People on the outside can see his success and rise from private to colonel, but Mozier called it a “miracle” for him to be in this position after he and his brother were raised between a young mom and his grandmother in poverty who experienced their own traumas. His father was also “in and out” of the criminal justice system and died of a drug overdose, and his brother died by suicide a few years ago.

Mozier referenced a Centers of Disease Control and Prevention survey that asks multiple questions to determine ACEs. When he took the survey, his results revealed he had eight out of 10 ACEs, contributing to various stressors. He began to explain the types of stress people experience: positive, tolerable and toxic. Toxic stress “affects your brain and memory, even your behavior, causes inflammation and makes you feel unsafe.”

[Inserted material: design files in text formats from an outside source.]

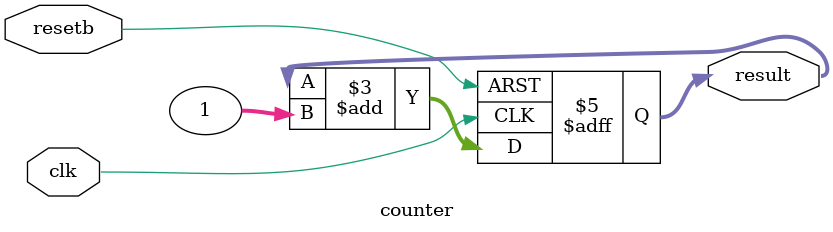
<source format=v>

module counter (
	clk,
	resetb,
	result
);

	input clk;
	input resetb;
	output [127:0] result;

	reg [127:0] result;

    initial begin
      result <= 0;
    end

	always @(posedge clk or negedge resetb)
	begin
		if (~resetb) 
			result = 0;		
		else 
			result = result + 1;
	end
endmodule		

</source>
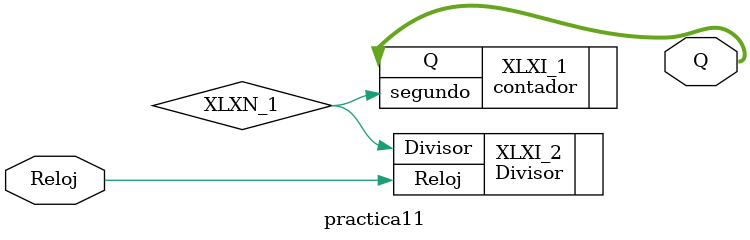
<source format=v>
`timescale 1ns / 1ps

module practica11(Reloj, 
                  Q);

    input Reloj;
   output [5:0] Q;
   
   wire XLXN_1;
   
   contador XLXI_1 (.segundo(XLXN_1), 
                    .Q(Q[5:0]));
   Divisor XLXI_2 (.Reloj(Reloj), 
                   .Divisor(XLXN_1));
endmodule

</source>
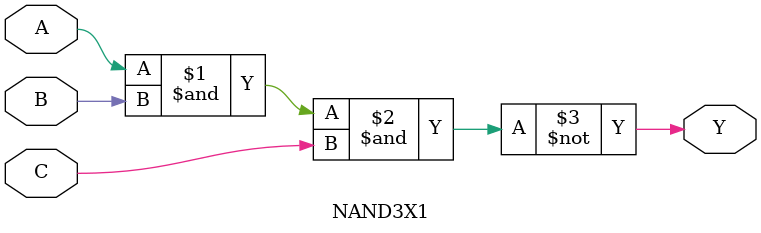
<source format=v>


module NAND3X1 (A, B, C, Y);
	input A, B, C;
	output Y;

	assign Y = ~(A & B & C);

endmodule

</source>
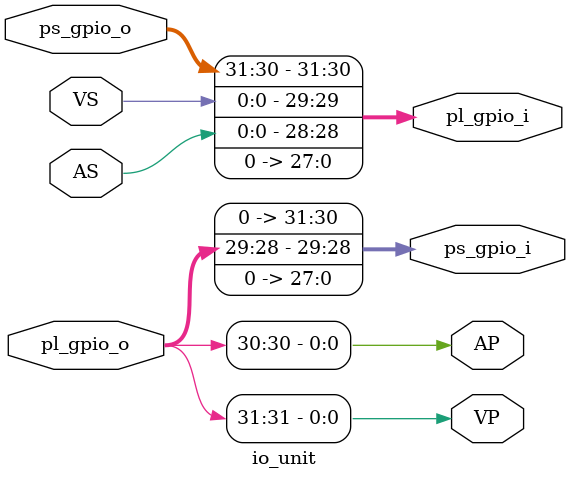
<source format=v>
`timescale 1ns / 1ps


(* KEEP_HIERARCHY = "TRUE" *) module io_unit(
    output VP,
    output AP,
    input VS,
    input AS,
    input [31:0] ps_gpio_o,
    input [31:0] pl_gpio_o,
    output [31:0] ps_gpio_i,
    output [31:0] pl_gpio_i
    );
    assign VP = pl_gpio_o[31];
    assign pl_gpio_i[31] = ps_gpio_o[31];
    
    assign AP = pl_gpio_o[30];
    assign pl_gpio_i[30] = ps_gpio_o[30];
    
    assign pl_gpio_i[29] = VS;
    assign ps_gpio_i[29] = pl_gpio_o[29];
    
    assign pl_gpio_i[28] = AS;
    assign ps_gpio_i[28] = pl_gpio_o[28];
    
    assign ps_gpio_i[31:30] = 0;
    assign ps_gpio_i[27:0] = 0;
    assign pl_gpio_i[27:0] = 0;
endmodule

</source>
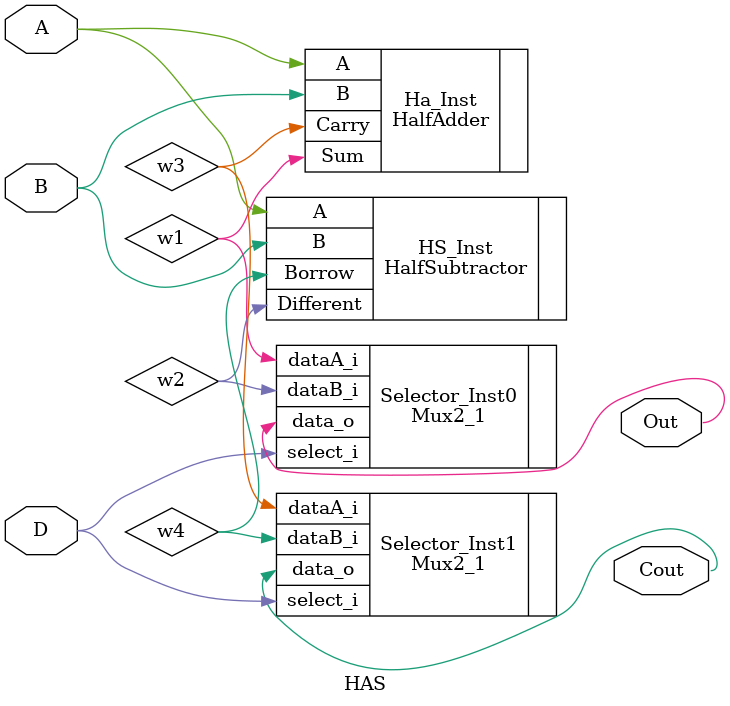
<source format=v>

module HAS(A, B, D, Out, Cout);
	input A, B, D;
	output Out, Cout;
	
	wire w1, w2, w3, w4;
	
	HalfAdder Ha_Inst(
		.A(A),
		.B(B),
		.Sum(w1),
		.Carry(w3)
	);
	
	HalfSubtractor HS_Inst(
		.A(A),
		.B(B),
		.Different(w2),
		.Borrow(w4)
	);
	
	Mux2_1 Selector_Inst0(
		.data_o(Out),
		.dataA_i(w1),
		.dataB_i(w2),
		.select_i(D)
	);
	
	Mux2_1 Selector_Inst1(
		.data_o(Cout),
		.dataA_i(w3),
		.dataB_i(w4),
		.select_i(D)
	);
endmodule
</source>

He was able to overcome through safe, stable and nurturing relationships (SSNRs).

“SSNRs can be community organizations, mentors, grandmothers or trusted persons that can act as a buffer to help mitigate some of those ACEs people experience,” said Mozier. “I had some great mentors in the military and my wife, who was my girlfriend at the time, was very supportive, and when I joined the military I sought out mental health counseling. Those were all great SSNRs for me.”

Mozier said we need more programs in the community that educate about the dangers of toxic stress and ACEs.

Taylor, an Air Force pilot and one of the few to join the U.S. Army War College cohorts, recounted a time when he was “eyeball to eyeball” with a Chinese fighter pilot threating to shoot him down. He said actors like China ignore parts of international law because it has amassed incredible military power.

“I am a special operations pilot and spent most of my career overseas, which has helped gain insight to speak about how rapidly the security environment in many parts of the world has changed,” Taylor said. “Witnessing the malign behavior of actors like the People’s Republic of China who make claims over, what we all know, as ‘free and open’ international waters or international air space. I have witnessed and been a part of what it means to push back not only for the good of the United States, but for all of mankind.”

Taylor also appreciates opportunities to participate in outreach opportunities like the Eisenhower Series because he can educate people that his work is not just what movies and video games portray.

“Special operations is very good at getting into places that no one else can, allowing us to respond to natural disasters, get in there first, and open it up for the rest of the world to provide foreign humanitarian aid that will ultimately save a lot of lives,” he said.

Following question and answer sessions, the group ended their visit at the February One monument.